▶ WHAT THE TASK ASKS:
Continue the reading-challenge post that reviews Wild from where it stops, writing only further text for that post.

▶ EXERCISE PASSAGE:

□ □ □ □ □

My goal for several years has been to read 50 books in one calendar year – 52 weeks – but I have always fallen off the rails around 25 books. This year, I’m twice as determined. I will be posting short reviews of each book with my thoughts and any recommendations I received for the book as well as a link to purchase the book from Amazon, (though I recommend checking your local library first). If you have questions, leave a comment! If you want to follow my journey, find me on Goodreads.
I really don’t know why I waited so long to read Wild. Though originally published in March of 2012, just before I graduated and embarked upon the wildest of journeys, I never got around to reading it. I acquired this copy from a local shop in Rome, Alan’s Books, which is where I do most of my used book business these days. When I saw it sitting on the shelf, I knew it was time.
Strayed chronicles her bout with grief over her mother’s death, shifting between childhood experiences, the time surrounding her mother’s diagnosis and death, and the grieved years just after her mother’s death all while taking one step at a time from southern California to Oregon on the Pacific Crest Trail.

□ □ □ □ □

▶ DATA SECTION:

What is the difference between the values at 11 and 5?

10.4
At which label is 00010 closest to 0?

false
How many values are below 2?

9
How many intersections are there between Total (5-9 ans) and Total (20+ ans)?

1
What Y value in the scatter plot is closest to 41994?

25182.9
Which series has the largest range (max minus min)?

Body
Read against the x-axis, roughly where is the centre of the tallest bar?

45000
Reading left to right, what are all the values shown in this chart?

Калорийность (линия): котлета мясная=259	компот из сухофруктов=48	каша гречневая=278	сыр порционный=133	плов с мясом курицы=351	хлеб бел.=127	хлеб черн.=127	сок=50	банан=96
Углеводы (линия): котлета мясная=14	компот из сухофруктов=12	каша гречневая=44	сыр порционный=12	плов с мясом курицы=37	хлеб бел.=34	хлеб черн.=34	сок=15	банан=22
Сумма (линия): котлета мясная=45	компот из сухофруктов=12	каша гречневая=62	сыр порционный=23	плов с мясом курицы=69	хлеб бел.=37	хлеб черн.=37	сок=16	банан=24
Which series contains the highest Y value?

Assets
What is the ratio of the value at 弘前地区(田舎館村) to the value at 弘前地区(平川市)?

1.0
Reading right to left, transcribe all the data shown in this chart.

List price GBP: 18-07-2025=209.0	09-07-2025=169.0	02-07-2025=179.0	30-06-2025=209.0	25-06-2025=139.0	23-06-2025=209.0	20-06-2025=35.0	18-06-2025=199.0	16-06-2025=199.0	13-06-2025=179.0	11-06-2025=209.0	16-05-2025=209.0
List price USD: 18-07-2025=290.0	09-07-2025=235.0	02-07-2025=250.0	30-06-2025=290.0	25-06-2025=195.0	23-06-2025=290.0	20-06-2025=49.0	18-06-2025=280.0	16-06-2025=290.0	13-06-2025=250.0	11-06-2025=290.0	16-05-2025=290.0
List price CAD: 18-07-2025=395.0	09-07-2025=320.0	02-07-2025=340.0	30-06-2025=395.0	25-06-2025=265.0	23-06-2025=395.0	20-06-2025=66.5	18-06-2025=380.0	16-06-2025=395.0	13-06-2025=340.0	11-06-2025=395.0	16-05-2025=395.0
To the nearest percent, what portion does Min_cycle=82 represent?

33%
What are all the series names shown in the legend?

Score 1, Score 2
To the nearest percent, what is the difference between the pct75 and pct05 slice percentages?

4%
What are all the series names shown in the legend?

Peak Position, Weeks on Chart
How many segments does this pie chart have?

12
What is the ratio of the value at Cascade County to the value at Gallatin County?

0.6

□ □ □ □ □

▶ REPLY:
This memoir resonated with me on several levels. First, Strayed’s account of initially packing her belongings into the external frame hiking backpack she picked up at REI, then trying to don the pack, finding it too heavy to lift, gave me flashbacks of my own experience packing my belongings into a hiking backpack on several occasions, but specifically in September of 2013 when I left everything behind for an eleven month adventure around the world. Girl, I RELATE. I could barely pick up my pack for those firs three months, but by the end of my journey, much like Strayed, I’d dropped most of the frivolous items along the way and couldn’t imagine why I’d thought to pack them in the first place. Who needs extra shoes?! There’s something religious about loosing your hold on material possessions. I wonder if Strayed still thinks in a “survival only” mode when it comes to owning anything – clothes, furniture, multiple pairs of shoes. Five years removed from my country-hopping and I still find myself feeling a little guilty for owning as many shoes as I do.
The second resounding aspect of Strayed’s novel revolves simply around the Pacific Crest Trail. I haven’t ever hiked it, but I did spend some time on the Appalachian Trail with my friend, Drew Burnett, who attempted a speed record (and did pretty well, honestly). Those few weeks living out of a camper, hiking in and out when we met him with food, and driving through state after state on the east coast did a thing to my heart. It proved to me that slowing down can happen in America, too. It’s possible to get away from the anxious burn in my chest caused by the chaos and speed of keeping up with everyone else. It was magical. There are views and experiences (like being a bear burrito in my hammock) that cannot be expressed in an image or a few words. They will live with me forever.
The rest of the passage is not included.